After Sandler made a big splash in comedy films with the back-to-back bro classics, Billy Madison and Happy Gilmore, Schneider got invited onto the Sandler train with The Waterboy, where his gleefully stupid townie character coined the phrase, “You can do it!” Since then, Schneider has appeared in nearly every Adam Sandler movie and Sandler’s Happy Madison productions also produced a few starring vehicles for him, starting with Deuce Bigalow: Male Gigolo.

However, despite the movie’s success, his film career has been a little rocky. It is no secret that Schneider’s films are little loved by movie critics, but after a particularly scathing review by Los Angeles Times’ Patrick Goldstein, in which the critic was particularly vehement in his dislike for Rob Schneider’s 2005 Deuce Bigalow: European Gigolo, calling Schneider a third rate comedic actor. Schneider retaliated by taking out a full-page ad in Variety stating, “maybe you didn’t win a Pulitzer Prize because they haven’t invented a category for Best Third-Rate, Unfunny Pompous Reporter Who’s Never Been Acknowledged by His Peers.”

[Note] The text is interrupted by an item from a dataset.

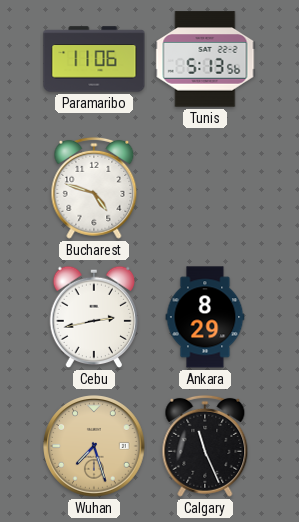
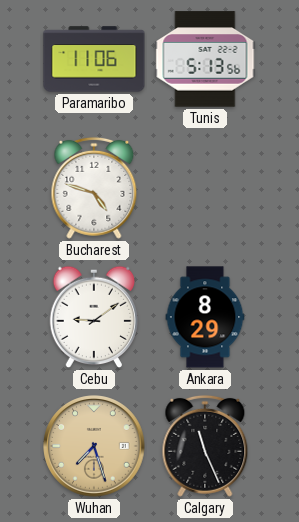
Cebu: 2:43 -> 9:09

Afterward, esteemed critic Roger Ebert joined the fray writing, “As chance would have it, I have won the Pulitzer Prize, and so I am qualified. Speaking in my official capacity as a Pulitzer Prize winner, Mr. Schneider, your movie sucks.”

Ultimately, Schneider proved to have a pretty good sense of humor about the bashing he has received from critics. When Ebert fell ill a few years ago and went into surgery for cancer, Schneider sent him a bouquet of flowers to which he signed, “from your least favorite movie star, Rob Schneider.”

One of the hardest things anyone will have to deal with when embarking on any kind of career in which they are putting themselves out in the public eye is dealing with the scrutiny and criticism that comes with it. On WTF, Schneider confides to Maron that he has learned to become “zen” about dealing with criticism and it is an absolutely important piece of advice. As a stand-up comic making movies, that criticism must be even more frustrating. If you go up on stage and a joke doesn’t work or the show is off, you can go home, work on the material and return the next night and try it out. As a comic, you are free to have a bad show every once in a while as long as you take lessons from why and how you failed, but as a filmmaker, that failure just hangs there like an albatross and there is nothing you can do to make it better.

Which is not to excuse Rob Schneider. To be honest, his film work has not necessarily appealed to me. But that doesn’t mean I don’t see why they became so popular. In his films Schneider is game for every ridiculous situation he is put in. Whether that be as a man filled with animal parts seducing a goat or as a reluctant prostitute dancing with a woman with a penis for a nose, he plays these roles with a disregard for vanity and a true sense of guilelessness.  He is the classic hapless comedy hero and if he and the Rob Schneider that we heard speaking with Marc Maron; confident, smart, quick, and funny, ever get together, that’s a movie I would love to see.